Here. (Thanks to Rik Hine for the pointer.) An excerpt:
TC: You started your career at one of the high points of English-speaking, analytic, Anglophone philosophy. What’s your view of the state of philosophy at the moment?JS: I think it’s in terrible shape!
TC: Go on, tell me!JS: Well, what has happened in the subject I started out with, the philosophy of language, is that, roughly speaking, formal modeling has replaced insight. My own conception is that the formal modeling by itself does not give us any insight into the function of language.
Any account of the philosophy of language ought to stick as closely as possible to the psychology of actual human speakers and hearers. And that doesn’t happen now. What happens now is that many philosophers aim to build a formal model where they can map a puzzling element of language onto the formal model, and people think that gives you an insight. I mean a most famous current example of this is the idea that you will explain counterfactuals – for example, if I had dropped this pen, it would have fallen to the ground – by appealing to possible worlds. And then you have a whole load of technical stuff about how to describe the possible worlds. Well I won’t say that’s a waste of time because very intelligent people do it, but I don’t think it gives us insight. It’s as if I said: Well the way to understand the sentence, ‘All ravens are black’, is that what it really means is that all non-black things are non-ravens. You can get a mapping of one sentence onto other sentences where each side has the same truth conditions, but that is not, in general, the right way to understand the sense of the original sentence. And it’s a philosophical question of why you don’t get the insight.
And this goes back to Russell’s Theory of Descriptions. You see, Russell gets uniqueness of reference by going through a whole domain, but that is logically and psychologically unrealistic. I think the notion of an object already contains the notion of uniqueness. I think this was a fatal move to think that you’ve got to get these intuitive ideas mapped on to a calculus like, in this case, the predicate calculus, which has its own requirements. It is a disastrously inadequate conception of language.

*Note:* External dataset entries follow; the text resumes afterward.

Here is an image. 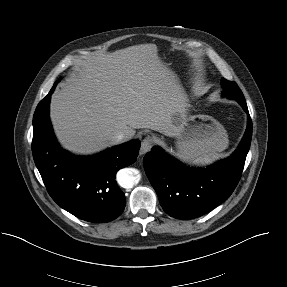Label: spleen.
<instances>
[{
  "instance_id": "3e777b00",
  "label": "spleen",
  "mask_w": 287,
  "mask_h": 287,
  "mask_svg": "<svg viewBox=\"0 0 287 287\" xmlns=\"http://www.w3.org/2000/svg\"><path fill=\"white\" fill-rule=\"evenodd\" d=\"M223 157L222 154H210V155H206L202 158H199L195 161V163L197 165H207V164H211L214 161L218 160L219 158Z\"/></svg>"
}]
</instances>
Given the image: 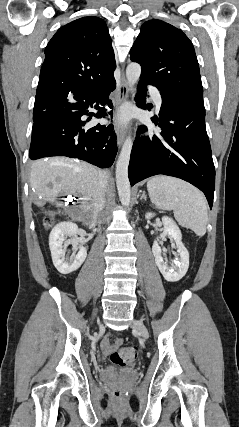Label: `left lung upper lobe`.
Here are the masks:
<instances>
[{"instance_id":"5c2ea615","label":"left lung upper lobe","mask_w":239,"mask_h":427,"mask_svg":"<svg viewBox=\"0 0 239 427\" xmlns=\"http://www.w3.org/2000/svg\"><path fill=\"white\" fill-rule=\"evenodd\" d=\"M130 55L142 67L141 81L204 106L194 47L180 29L157 19L145 22Z\"/></svg>"}]
</instances>
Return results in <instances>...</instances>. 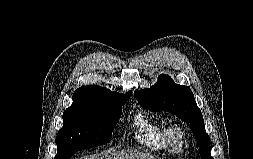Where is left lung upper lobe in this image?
Here are the masks:
<instances>
[{
	"instance_id": "left-lung-upper-lobe-1",
	"label": "left lung upper lobe",
	"mask_w": 253,
	"mask_h": 159,
	"mask_svg": "<svg viewBox=\"0 0 253 159\" xmlns=\"http://www.w3.org/2000/svg\"><path fill=\"white\" fill-rule=\"evenodd\" d=\"M134 95L143 108L153 112L169 111L189 123L199 142L201 159H213L203 116L189 87L174 83L167 75H160L158 82L150 89L136 90Z\"/></svg>"
}]
</instances>
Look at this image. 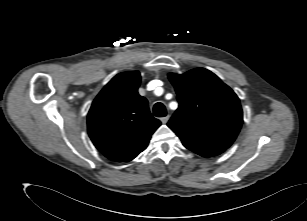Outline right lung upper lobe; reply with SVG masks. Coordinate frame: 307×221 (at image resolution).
<instances>
[{"label":"right lung upper lobe","mask_w":307,"mask_h":221,"mask_svg":"<svg viewBox=\"0 0 307 221\" xmlns=\"http://www.w3.org/2000/svg\"><path fill=\"white\" fill-rule=\"evenodd\" d=\"M138 71L116 75L101 90L88 113L89 136L95 147L108 159L128 162L148 145L161 125L140 96Z\"/></svg>","instance_id":"right-lung-upper-lobe-1"}]
</instances>
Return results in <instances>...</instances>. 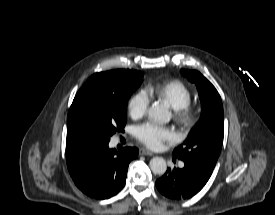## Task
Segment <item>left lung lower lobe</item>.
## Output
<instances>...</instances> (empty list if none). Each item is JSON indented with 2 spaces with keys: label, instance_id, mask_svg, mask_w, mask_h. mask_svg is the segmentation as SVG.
Segmentation results:
<instances>
[{
  "label": "left lung lower lobe",
  "instance_id": "obj_1",
  "mask_svg": "<svg viewBox=\"0 0 275 215\" xmlns=\"http://www.w3.org/2000/svg\"><path fill=\"white\" fill-rule=\"evenodd\" d=\"M183 168L167 169L156 181L159 192L169 199L185 200L196 195L209 180L212 171L191 163Z\"/></svg>",
  "mask_w": 275,
  "mask_h": 215
}]
</instances>
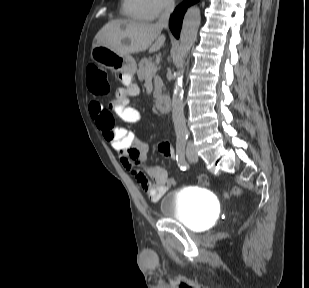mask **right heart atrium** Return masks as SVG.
Listing matches in <instances>:
<instances>
[{
    "label": "right heart atrium",
    "mask_w": 309,
    "mask_h": 288,
    "mask_svg": "<svg viewBox=\"0 0 309 288\" xmlns=\"http://www.w3.org/2000/svg\"><path fill=\"white\" fill-rule=\"evenodd\" d=\"M152 19L168 12L173 7V0H145Z\"/></svg>",
    "instance_id": "1"
}]
</instances>
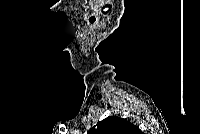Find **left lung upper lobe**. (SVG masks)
Returning a JSON list of instances; mask_svg holds the SVG:
<instances>
[{"instance_id":"obj_1","label":"left lung upper lobe","mask_w":200,"mask_h":134,"mask_svg":"<svg viewBox=\"0 0 200 134\" xmlns=\"http://www.w3.org/2000/svg\"><path fill=\"white\" fill-rule=\"evenodd\" d=\"M88 134H142L140 129L118 116H110L98 122Z\"/></svg>"}]
</instances>
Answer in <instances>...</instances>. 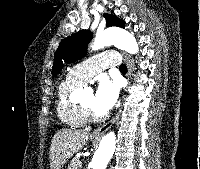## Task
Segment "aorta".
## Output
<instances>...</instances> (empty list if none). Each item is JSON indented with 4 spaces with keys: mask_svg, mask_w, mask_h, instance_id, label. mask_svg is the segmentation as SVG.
I'll return each mask as SVG.
<instances>
[{
    "mask_svg": "<svg viewBox=\"0 0 200 169\" xmlns=\"http://www.w3.org/2000/svg\"><path fill=\"white\" fill-rule=\"evenodd\" d=\"M110 45H114L130 54L138 52V43L134 36L128 32L116 29H107L102 33H98L91 47L93 50H98ZM115 147L116 137L114 132H109L103 136L98 149L93 155L91 161L92 169H106L107 164L114 154Z\"/></svg>",
    "mask_w": 200,
    "mask_h": 169,
    "instance_id": "aorta-1",
    "label": "aorta"
}]
</instances>
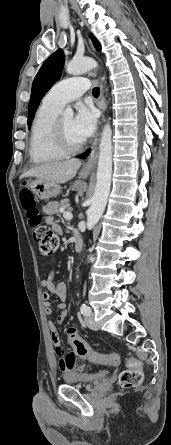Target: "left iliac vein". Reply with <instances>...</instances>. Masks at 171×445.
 <instances>
[{"label":"left iliac vein","mask_w":171,"mask_h":445,"mask_svg":"<svg viewBox=\"0 0 171 445\" xmlns=\"http://www.w3.org/2000/svg\"><path fill=\"white\" fill-rule=\"evenodd\" d=\"M85 324L92 330H98V325L94 321L91 309H90V314L85 317Z\"/></svg>","instance_id":"left-iliac-vein-1"}]
</instances>
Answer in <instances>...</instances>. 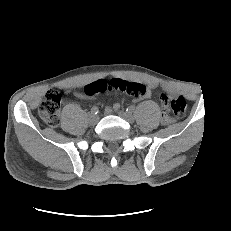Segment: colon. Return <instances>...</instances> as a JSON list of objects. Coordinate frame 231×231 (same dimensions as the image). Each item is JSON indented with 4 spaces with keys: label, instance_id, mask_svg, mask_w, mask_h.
I'll return each instance as SVG.
<instances>
[{
    "label": "colon",
    "instance_id": "1",
    "mask_svg": "<svg viewBox=\"0 0 231 231\" xmlns=\"http://www.w3.org/2000/svg\"><path fill=\"white\" fill-rule=\"evenodd\" d=\"M121 92L133 97H139L146 93V88L139 83L126 82L119 79L97 80L85 86L84 92L88 96H93L103 92ZM164 108L175 117L184 115L187 107L186 100L180 94L169 91L162 94ZM61 106V92L57 89L49 90L40 104L39 115L46 125L55 127L59 122V112Z\"/></svg>",
    "mask_w": 231,
    "mask_h": 231
}]
</instances>
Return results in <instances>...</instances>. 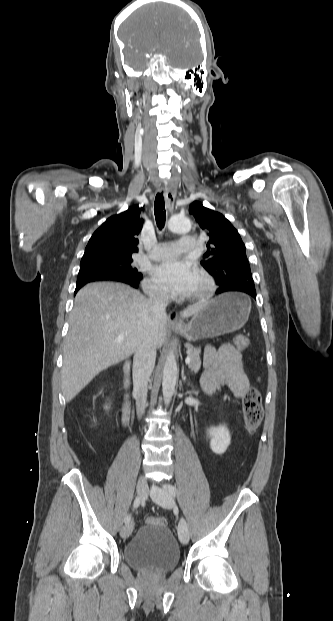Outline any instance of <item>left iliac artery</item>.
<instances>
[{
	"mask_svg": "<svg viewBox=\"0 0 333 621\" xmlns=\"http://www.w3.org/2000/svg\"><path fill=\"white\" fill-rule=\"evenodd\" d=\"M164 488H166L172 495H175L177 492L176 487L171 484L164 485Z\"/></svg>",
	"mask_w": 333,
	"mask_h": 621,
	"instance_id": "44dca946",
	"label": "left iliac artery"
}]
</instances>
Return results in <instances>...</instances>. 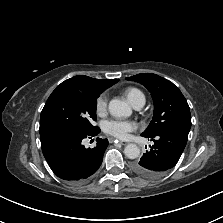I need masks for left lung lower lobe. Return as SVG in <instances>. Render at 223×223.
Instances as JSON below:
<instances>
[{
	"mask_svg": "<svg viewBox=\"0 0 223 223\" xmlns=\"http://www.w3.org/2000/svg\"><path fill=\"white\" fill-rule=\"evenodd\" d=\"M154 142L132 168L139 176L157 178L173 168L187 143L188 135L168 130L154 137H146Z\"/></svg>",
	"mask_w": 223,
	"mask_h": 223,
	"instance_id": "left-lung-lower-lobe-1",
	"label": "left lung lower lobe"
}]
</instances>
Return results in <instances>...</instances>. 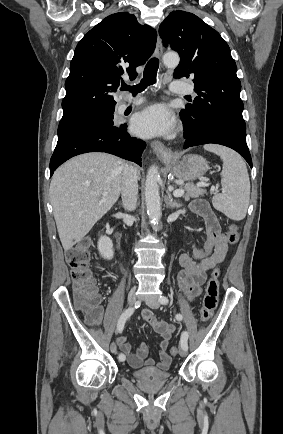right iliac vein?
Segmentation results:
<instances>
[{
	"mask_svg": "<svg viewBox=\"0 0 283 434\" xmlns=\"http://www.w3.org/2000/svg\"><path fill=\"white\" fill-rule=\"evenodd\" d=\"M127 301H128V305H129V307H131V306H133V305L135 304V302H136V287H133V288L130 290V292H129V294H128ZM110 350H111V352H112L113 354H116V353H117V348H116V345H115L114 342L111 343V345H110Z\"/></svg>",
	"mask_w": 283,
	"mask_h": 434,
	"instance_id": "1",
	"label": "right iliac vein"
}]
</instances>
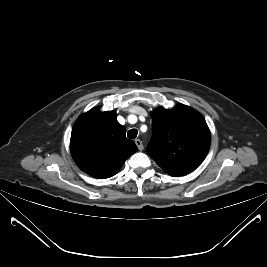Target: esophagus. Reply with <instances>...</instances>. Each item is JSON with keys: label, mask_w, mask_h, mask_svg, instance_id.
Wrapping results in <instances>:
<instances>
[{"label": "esophagus", "mask_w": 267, "mask_h": 267, "mask_svg": "<svg viewBox=\"0 0 267 267\" xmlns=\"http://www.w3.org/2000/svg\"><path fill=\"white\" fill-rule=\"evenodd\" d=\"M135 144L137 145V147L140 151H142L144 149V146H143L142 141L140 139H136Z\"/></svg>", "instance_id": "1"}]
</instances>
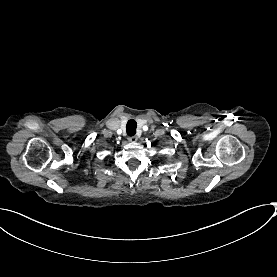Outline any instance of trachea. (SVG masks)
<instances>
[{
  "mask_svg": "<svg viewBox=\"0 0 277 277\" xmlns=\"http://www.w3.org/2000/svg\"><path fill=\"white\" fill-rule=\"evenodd\" d=\"M136 128H137V123L134 119H130L127 122L126 125V132L129 136H134L136 134Z\"/></svg>",
  "mask_w": 277,
  "mask_h": 277,
  "instance_id": "3493384b",
  "label": "trachea"
}]
</instances>
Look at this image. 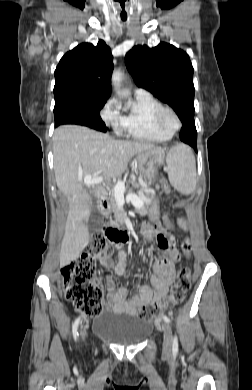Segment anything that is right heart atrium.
Returning <instances> with one entry per match:
<instances>
[{"instance_id":"right-heart-atrium-1","label":"right heart atrium","mask_w":252,"mask_h":390,"mask_svg":"<svg viewBox=\"0 0 252 390\" xmlns=\"http://www.w3.org/2000/svg\"><path fill=\"white\" fill-rule=\"evenodd\" d=\"M101 118L106 123L111 125L116 132L121 128L122 116L119 111L118 102L115 99H110L106 102L101 110Z\"/></svg>"}]
</instances>
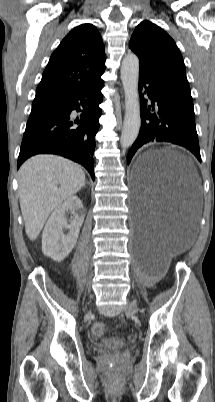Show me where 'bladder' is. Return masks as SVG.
Here are the masks:
<instances>
[{
    "label": "bladder",
    "instance_id": "obj_1",
    "mask_svg": "<svg viewBox=\"0 0 215 402\" xmlns=\"http://www.w3.org/2000/svg\"><path fill=\"white\" fill-rule=\"evenodd\" d=\"M126 341L121 338H109L102 341V346L110 349H121L126 346Z\"/></svg>",
    "mask_w": 215,
    "mask_h": 402
}]
</instances>
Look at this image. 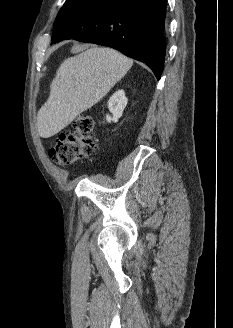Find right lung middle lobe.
Instances as JSON below:
<instances>
[{"instance_id": "dd1d6c3e", "label": "right lung middle lobe", "mask_w": 233, "mask_h": 328, "mask_svg": "<svg viewBox=\"0 0 233 328\" xmlns=\"http://www.w3.org/2000/svg\"><path fill=\"white\" fill-rule=\"evenodd\" d=\"M94 0H66L61 11L58 13L54 23L58 22L62 18L72 14L73 12L87 6Z\"/></svg>"}]
</instances>
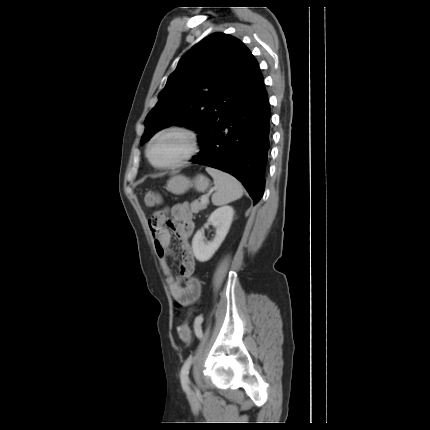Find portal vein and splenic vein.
I'll return each mask as SVG.
<instances>
[{
    "label": "portal vein and splenic vein",
    "instance_id": "portal-vein-and-splenic-vein-1",
    "mask_svg": "<svg viewBox=\"0 0 430 430\" xmlns=\"http://www.w3.org/2000/svg\"><path fill=\"white\" fill-rule=\"evenodd\" d=\"M206 201H208V196H203L201 199V202L205 203Z\"/></svg>",
    "mask_w": 430,
    "mask_h": 430
}]
</instances>
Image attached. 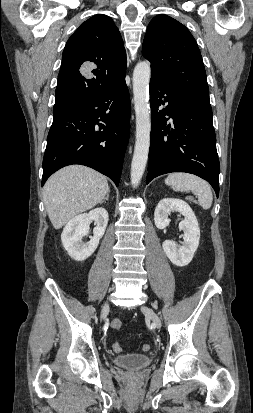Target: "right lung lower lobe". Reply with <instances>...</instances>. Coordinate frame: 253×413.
<instances>
[{"label": "right lung lower lobe", "mask_w": 253, "mask_h": 413, "mask_svg": "<svg viewBox=\"0 0 253 413\" xmlns=\"http://www.w3.org/2000/svg\"><path fill=\"white\" fill-rule=\"evenodd\" d=\"M129 120L125 78L96 97L54 115L43 159L42 186L51 174L71 164L91 167L118 186Z\"/></svg>", "instance_id": "1"}]
</instances>
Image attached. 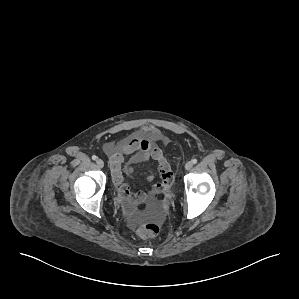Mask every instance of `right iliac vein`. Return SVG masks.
I'll return each instance as SVG.
<instances>
[{"mask_svg":"<svg viewBox=\"0 0 299 299\" xmlns=\"http://www.w3.org/2000/svg\"><path fill=\"white\" fill-rule=\"evenodd\" d=\"M96 164L99 168H102L104 166V162L102 159H97L96 160Z\"/></svg>","mask_w":299,"mask_h":299,"instance_id":"obj_1","label":"right iliac vein"}]
</instances>
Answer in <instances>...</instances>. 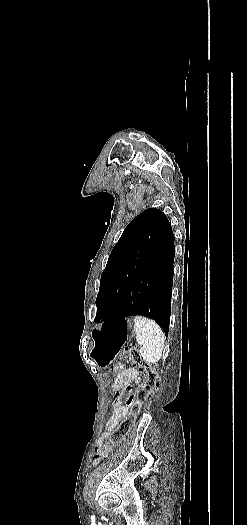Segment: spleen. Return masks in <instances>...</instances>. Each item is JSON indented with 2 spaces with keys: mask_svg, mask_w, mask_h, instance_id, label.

And this is pervading other areas of philosophy. Formal epistemology seems to me so boring. I’m sure there’s some merit in it, but it puts me to sleep. The requirements on formal modeling are that you must have something that’s difficult to do. There must be a right and a wrong way to do it, it must be objective, you must be able to teach it to graduate students, and you have to be able to tell who’s good at it and who isn’t. So those are the four features of formal modeling in philosophy, and I think they lead nowhere. That’s my main objection to contemporary philosophy: they’ve lost sight of the questions. It sounds ridiculous to say this because this was the objection that all the old fogeys made to us when I was a kid in Oxford and we were investigating language. But that is why I’m really out of sympathy. And I’m going to write a book on the philosophy of language in which I will say how I think it ought to be done, and how we really should try to stay very close to the psychological reality of what it is to actually talk about things.